Leave out the pictures and print the records below exactly.
*** MATERIAL FOR THIS TASK ***
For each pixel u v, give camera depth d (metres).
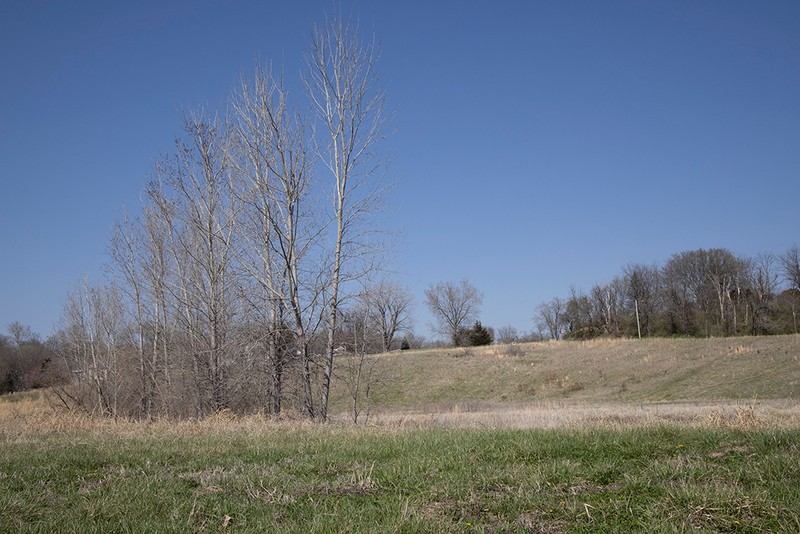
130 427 15.61
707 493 6.15
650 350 48.44
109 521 6.24
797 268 59.91
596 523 5.83
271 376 20.75
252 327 20.91
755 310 61.03
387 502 6.70
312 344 20.20
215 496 7.20
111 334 29.70
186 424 15.70
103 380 28.86
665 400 34.25
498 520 6.07
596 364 47.34
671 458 8.07
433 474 7.89
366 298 20.41
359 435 11.80
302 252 20.23
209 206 24.47
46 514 6.51
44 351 57.22
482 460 8.59
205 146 24.78
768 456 7.58
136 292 28.38
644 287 69.31
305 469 8.62
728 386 36.22
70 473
*** End of MATERIAL FOR THIS TASK ***
> [TASK SOLUTION]
For each pixel u v, give camera depth d (metres).
130 427 15.61
707 493 6.15
650 350 48.44
109 521 6.24
797 268 59.91
596 523 5.83
271 376 20.75
252 327 20.91
755 310 61.03
387 502 6.70
312 344 20.20
215 496 7.20
111 334 29.70
186 424 15.70
103 380 28.86
665 400 34.25
498 520 6.07
596 364 47.34
671 458 8.07
433 474 7.89
366 298 20.41
359 435 11.80
302 252 20.23
209 206 24.47
46 514 6.51
44 351 57.22
482 460 8.59
205 146 24.78
768 456 7.58
136 292 28.38
644 287 69.31
305 469 8.62
728 386 36.22
70 473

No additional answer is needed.